◆ Task brief ◆
Copy everything from the start of the listing down to the line containing "state / province: Arusha", swapping "collection date" for "date collected" and changing nothing else.
·····
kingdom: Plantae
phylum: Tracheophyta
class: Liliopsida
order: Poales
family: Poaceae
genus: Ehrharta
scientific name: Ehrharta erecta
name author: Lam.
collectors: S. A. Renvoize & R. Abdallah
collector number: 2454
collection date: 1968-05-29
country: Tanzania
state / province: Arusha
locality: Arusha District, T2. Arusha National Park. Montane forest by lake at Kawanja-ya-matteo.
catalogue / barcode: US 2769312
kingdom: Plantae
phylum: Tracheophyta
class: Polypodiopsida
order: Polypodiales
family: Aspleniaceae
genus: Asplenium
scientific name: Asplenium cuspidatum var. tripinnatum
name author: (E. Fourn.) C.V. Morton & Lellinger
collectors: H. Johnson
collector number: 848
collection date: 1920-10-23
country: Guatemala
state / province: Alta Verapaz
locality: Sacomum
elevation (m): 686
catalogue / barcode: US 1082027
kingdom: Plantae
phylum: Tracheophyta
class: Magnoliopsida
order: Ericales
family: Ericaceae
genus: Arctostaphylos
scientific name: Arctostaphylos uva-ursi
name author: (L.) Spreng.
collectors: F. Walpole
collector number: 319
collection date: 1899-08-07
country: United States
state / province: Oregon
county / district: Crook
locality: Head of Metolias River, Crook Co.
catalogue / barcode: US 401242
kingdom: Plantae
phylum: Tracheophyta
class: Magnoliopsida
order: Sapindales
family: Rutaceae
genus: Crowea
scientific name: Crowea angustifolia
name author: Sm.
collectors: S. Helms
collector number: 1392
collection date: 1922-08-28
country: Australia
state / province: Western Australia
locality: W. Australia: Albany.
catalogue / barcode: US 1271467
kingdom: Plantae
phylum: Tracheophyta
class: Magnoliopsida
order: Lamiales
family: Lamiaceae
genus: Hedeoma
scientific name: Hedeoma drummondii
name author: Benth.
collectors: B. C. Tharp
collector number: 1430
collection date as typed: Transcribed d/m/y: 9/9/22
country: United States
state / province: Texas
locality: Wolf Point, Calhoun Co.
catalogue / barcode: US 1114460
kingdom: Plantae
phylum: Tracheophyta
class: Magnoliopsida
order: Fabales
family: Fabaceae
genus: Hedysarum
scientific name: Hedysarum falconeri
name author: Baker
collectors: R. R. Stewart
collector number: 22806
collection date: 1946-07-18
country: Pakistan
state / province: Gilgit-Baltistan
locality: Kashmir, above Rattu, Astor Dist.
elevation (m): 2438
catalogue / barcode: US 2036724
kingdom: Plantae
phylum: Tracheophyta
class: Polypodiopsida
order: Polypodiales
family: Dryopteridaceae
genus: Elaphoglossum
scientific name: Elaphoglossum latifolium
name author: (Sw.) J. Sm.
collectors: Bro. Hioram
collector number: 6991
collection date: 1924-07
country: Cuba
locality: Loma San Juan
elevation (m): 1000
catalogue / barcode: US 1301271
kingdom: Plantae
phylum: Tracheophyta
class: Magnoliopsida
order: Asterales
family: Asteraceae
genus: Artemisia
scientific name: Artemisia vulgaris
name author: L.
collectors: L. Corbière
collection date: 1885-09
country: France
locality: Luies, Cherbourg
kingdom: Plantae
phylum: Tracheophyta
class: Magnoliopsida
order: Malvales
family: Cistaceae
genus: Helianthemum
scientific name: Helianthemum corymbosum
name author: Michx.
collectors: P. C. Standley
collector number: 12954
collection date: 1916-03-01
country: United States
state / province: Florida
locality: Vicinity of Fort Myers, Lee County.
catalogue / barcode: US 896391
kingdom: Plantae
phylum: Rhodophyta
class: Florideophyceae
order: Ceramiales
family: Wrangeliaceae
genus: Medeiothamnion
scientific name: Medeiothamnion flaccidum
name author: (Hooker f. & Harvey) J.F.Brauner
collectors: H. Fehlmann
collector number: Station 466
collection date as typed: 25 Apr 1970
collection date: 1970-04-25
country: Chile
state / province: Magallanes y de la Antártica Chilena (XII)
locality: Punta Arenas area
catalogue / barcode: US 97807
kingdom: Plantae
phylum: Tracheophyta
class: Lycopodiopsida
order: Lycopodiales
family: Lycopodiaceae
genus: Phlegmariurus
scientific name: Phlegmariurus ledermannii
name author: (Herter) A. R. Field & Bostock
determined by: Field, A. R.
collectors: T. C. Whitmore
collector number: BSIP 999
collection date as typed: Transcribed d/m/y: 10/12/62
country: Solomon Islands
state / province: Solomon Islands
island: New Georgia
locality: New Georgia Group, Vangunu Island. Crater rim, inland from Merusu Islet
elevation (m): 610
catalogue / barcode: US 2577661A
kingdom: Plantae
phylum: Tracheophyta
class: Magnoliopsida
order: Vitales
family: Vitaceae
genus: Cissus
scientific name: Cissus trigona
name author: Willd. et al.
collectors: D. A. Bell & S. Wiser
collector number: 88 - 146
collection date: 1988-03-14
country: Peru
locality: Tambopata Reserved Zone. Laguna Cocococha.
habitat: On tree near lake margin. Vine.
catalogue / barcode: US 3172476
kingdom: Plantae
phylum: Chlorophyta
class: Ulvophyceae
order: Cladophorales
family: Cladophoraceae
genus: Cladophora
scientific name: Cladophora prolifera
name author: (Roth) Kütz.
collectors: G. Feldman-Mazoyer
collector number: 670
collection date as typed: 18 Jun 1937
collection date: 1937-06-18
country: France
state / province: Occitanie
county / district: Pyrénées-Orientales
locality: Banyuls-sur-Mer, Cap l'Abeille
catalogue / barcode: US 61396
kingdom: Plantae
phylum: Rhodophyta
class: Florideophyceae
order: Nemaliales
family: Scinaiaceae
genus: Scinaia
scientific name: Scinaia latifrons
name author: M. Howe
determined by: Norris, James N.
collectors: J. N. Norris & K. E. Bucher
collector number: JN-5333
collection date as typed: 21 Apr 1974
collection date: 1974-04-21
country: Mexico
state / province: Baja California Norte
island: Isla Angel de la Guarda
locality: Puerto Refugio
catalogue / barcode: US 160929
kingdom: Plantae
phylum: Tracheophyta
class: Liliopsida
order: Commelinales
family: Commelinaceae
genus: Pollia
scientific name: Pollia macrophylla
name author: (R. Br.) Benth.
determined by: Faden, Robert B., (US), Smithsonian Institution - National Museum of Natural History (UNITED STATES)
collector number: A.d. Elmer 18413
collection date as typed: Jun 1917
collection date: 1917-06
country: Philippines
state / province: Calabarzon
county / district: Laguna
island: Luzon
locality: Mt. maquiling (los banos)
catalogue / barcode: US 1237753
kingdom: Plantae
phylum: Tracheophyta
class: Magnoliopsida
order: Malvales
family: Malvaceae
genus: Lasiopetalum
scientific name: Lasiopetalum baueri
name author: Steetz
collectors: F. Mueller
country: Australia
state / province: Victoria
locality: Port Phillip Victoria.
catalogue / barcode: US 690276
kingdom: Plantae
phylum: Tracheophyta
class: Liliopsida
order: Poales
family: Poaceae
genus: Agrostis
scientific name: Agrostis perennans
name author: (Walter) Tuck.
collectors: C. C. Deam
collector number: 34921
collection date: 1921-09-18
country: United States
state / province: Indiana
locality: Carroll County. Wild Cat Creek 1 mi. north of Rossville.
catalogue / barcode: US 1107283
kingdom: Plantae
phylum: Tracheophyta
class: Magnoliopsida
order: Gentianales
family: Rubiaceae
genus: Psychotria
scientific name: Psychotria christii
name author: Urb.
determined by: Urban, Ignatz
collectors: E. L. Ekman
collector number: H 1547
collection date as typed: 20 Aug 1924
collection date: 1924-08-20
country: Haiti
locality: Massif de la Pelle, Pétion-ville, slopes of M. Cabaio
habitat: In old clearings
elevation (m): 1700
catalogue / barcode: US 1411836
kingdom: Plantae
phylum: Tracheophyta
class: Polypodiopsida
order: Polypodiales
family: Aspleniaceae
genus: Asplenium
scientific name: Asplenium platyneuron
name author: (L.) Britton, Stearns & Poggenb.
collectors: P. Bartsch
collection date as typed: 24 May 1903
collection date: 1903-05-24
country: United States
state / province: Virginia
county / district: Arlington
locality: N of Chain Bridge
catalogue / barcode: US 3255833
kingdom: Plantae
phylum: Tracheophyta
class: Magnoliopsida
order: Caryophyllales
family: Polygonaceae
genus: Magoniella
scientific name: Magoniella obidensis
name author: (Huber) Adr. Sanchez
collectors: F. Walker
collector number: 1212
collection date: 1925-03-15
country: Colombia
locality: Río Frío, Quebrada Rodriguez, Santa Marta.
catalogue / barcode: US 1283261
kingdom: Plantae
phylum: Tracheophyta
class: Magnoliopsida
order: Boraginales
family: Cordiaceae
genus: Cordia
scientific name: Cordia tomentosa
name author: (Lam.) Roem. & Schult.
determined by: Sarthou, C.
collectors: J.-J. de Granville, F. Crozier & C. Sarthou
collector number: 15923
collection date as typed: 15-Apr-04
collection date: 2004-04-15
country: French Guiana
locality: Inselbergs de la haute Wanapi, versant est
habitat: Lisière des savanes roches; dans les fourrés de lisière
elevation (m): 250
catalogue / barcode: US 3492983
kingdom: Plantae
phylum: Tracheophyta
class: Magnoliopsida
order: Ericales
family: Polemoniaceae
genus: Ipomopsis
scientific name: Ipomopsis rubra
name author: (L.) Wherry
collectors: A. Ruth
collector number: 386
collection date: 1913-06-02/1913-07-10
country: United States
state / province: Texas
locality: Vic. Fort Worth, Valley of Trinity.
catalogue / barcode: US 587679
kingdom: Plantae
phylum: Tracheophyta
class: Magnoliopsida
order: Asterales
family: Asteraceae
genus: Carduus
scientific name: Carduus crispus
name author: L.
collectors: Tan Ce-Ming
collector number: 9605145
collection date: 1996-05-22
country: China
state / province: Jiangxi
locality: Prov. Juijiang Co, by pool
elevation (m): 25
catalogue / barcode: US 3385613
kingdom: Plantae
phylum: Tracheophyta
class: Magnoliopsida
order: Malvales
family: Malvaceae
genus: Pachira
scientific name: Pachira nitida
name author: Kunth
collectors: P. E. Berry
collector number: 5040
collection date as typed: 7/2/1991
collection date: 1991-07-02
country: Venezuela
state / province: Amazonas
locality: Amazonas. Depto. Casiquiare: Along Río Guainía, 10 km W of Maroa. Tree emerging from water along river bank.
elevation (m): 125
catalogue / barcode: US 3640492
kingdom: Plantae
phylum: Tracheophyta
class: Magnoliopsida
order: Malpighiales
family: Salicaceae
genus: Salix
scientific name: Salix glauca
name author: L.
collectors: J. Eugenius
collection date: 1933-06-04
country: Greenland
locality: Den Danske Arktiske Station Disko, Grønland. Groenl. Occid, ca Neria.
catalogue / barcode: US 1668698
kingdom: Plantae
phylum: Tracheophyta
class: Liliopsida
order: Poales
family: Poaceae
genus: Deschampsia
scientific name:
·····
◆ Solution ◆
kingdom: Plantae
phylum: Tracheophyta
class: Liliopsida
order: Poales
family: Poaceae
genus: Ehrharta
scientific name: Ehrharta erecta
name author: Lam.
collectors: S. A. Renvoize & R. Abdallah
collector number: 2454
date collected: 1968-05-29
country: Tanzania
state / province: Arusha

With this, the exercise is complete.